Source [Causeur] Sous le vocable simplificateur d’« atteintes aux libertés fondamentales », on a tendance à confondre celles d’ordre autoritaire et celles d’ordre totalitaire. Elles sont pourtant très différentes. En France, la crise sanitaire amplifie une inquiétante dérive, selon François Martin.
Si l’autoritarisme est une pratique politique qui tend à réprimer les possibilités d’action (atteinte aux droits de déplacement, de rassemblement, de travail, d’action politique, etc…), le totalitarisme, lui, va s’attaquer à la pensée (tentatives d’interdire la possibilité de réfléchir, de se former ou de s’informer, de croire ou de pratiquer sa religion).

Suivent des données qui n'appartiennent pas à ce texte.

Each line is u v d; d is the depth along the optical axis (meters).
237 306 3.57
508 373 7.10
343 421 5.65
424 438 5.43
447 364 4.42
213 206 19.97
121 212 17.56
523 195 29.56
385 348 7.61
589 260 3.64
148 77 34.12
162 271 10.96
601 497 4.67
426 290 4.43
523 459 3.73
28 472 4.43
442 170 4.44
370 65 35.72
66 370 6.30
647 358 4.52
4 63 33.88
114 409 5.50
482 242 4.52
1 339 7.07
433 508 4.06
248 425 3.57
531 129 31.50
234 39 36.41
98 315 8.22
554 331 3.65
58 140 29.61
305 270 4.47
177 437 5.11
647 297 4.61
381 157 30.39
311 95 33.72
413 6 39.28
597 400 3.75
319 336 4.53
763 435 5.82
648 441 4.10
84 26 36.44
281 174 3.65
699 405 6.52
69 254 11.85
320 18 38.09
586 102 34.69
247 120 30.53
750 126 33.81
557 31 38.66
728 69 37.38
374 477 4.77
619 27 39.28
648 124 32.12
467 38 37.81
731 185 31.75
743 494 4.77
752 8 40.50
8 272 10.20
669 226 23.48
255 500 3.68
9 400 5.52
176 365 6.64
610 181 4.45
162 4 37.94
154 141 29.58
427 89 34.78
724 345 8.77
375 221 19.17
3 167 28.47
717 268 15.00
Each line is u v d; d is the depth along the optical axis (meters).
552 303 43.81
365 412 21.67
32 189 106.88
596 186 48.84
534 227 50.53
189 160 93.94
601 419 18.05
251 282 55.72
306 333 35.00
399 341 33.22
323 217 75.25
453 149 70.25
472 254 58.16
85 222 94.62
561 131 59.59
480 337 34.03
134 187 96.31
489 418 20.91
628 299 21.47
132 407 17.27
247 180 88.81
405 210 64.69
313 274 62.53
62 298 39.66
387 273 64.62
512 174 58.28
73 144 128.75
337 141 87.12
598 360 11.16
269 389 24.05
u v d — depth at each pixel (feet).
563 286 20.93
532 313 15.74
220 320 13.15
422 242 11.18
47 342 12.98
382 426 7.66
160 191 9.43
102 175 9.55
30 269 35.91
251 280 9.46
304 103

Le totalitarisme est ainsi bien plus dangereux que l’autoritarisme, parce qu’il touche à la faculté la plus importante de la personne humaine: la pensée, qui gouverne tout l’individu. Il est aussi plus difficile de caractériser les dérives d’ordre totalitaire, parce qu’elles sont plus insidieuses. Par exemple, il est facile de remarquer l’atteinte à la liberté du fait que les rassemblements de plus de 10 ou de 100 personnes sont interdits. En revanche, où commence véritablement l’atteinte à la liberté de penser ?
La notion de « démocratie » est également piégeuse, d’abord parce qu’elle n’est pas universelle (il y a autant de systèmes démocratiques qu’il y a de pays et de régimes, avec des échelles de valeurs toutes différentes), mais surtout parce qu’elle est facile à détourner. En effet, un régime pourra se targuer d’être « démocratique » (traduction : disposer d’institutions démocratiques) et, par ce fait même, camoufler d’inavouables tentations totalitaires (« pensée unique », interprétation à sens unique de l’Histoire, formatage de la jeunesse, de la philosophie, interdiction de l’expression publique et diverse des idées, « catéchisme » politique, attaques et psychiatrisation des penseurs dissidents, etc…). Le plus gros et le plus insidieux des mensonges et des attentats contre la liberté de pensée étant peut-être, précisément, l’inversion des priorités de la liberté, faisant en sorte de considérer celle-ci comme un absolu, dont l’homme doit devenir esclave (ce qui institue de fait le règne du plus fort), plutôt que de prôner une liberté qui soit au service de l’homme.
Vu à travers ce prisme, il est à craindre que des tentations tant autoritaires que totalitaires existent bel et bien en France, avec même sans doute une appétence plus forte pour la deuxième (je rappelle que nous nous vantons tous d’être « en démocratie »…). C’est ce que l’on appelle communément la « pensée unique ». La crise sanitaire n’a fait qu’augmenter cette dérive. Une dérive somme toute logique, puisque l’État essaye tant bien que mal de compenser, par une contrainte brouillonne et maladroite, ce qui lui a manqué de sincérité, de préparation, de vision et de stratégie dans cette affaire.